» **Prompt**: What lines below hold the string "right"? Copy them all.

[[ Data for this exercise, beginning ]]

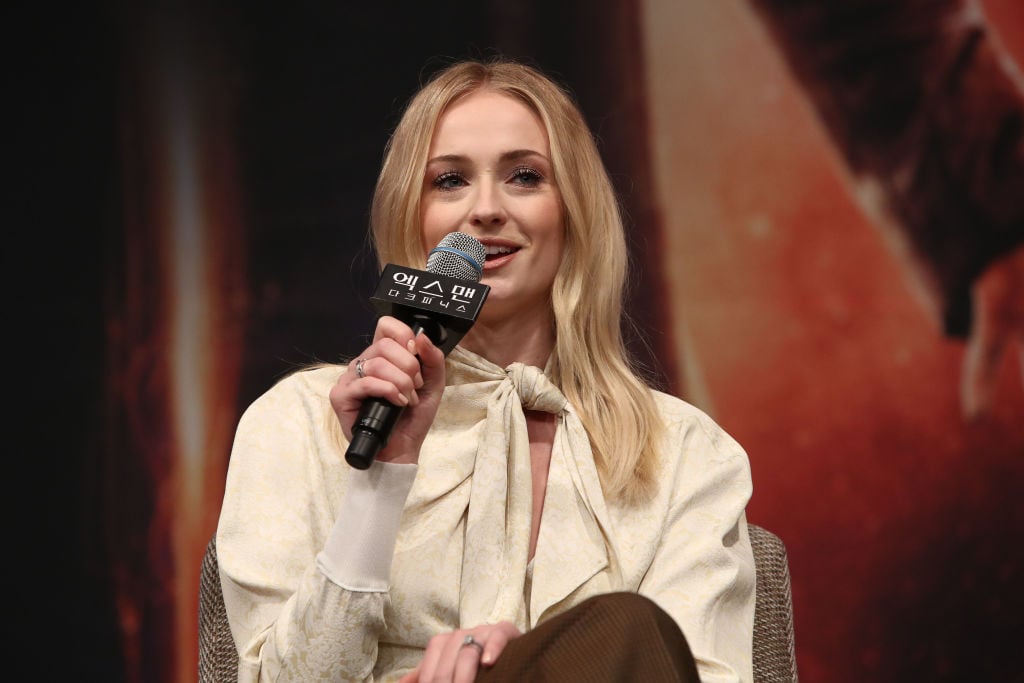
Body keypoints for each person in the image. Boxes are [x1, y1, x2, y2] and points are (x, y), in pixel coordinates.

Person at [216, 57, 756, 682]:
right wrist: (381, 481)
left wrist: (534, 661)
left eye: (525, 177)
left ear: (575, 211)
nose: (486, 209)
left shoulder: (686, 452)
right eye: (449, 181)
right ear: (410, 213)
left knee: (627, 627)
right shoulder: (295, 422)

[[ Data for this exercise, end ]]

» **Answer to the problem**:
right wrist: (381, 481)
right eye: (449, 181)
right ear: (410, 213)
right shoulder: (295, 422)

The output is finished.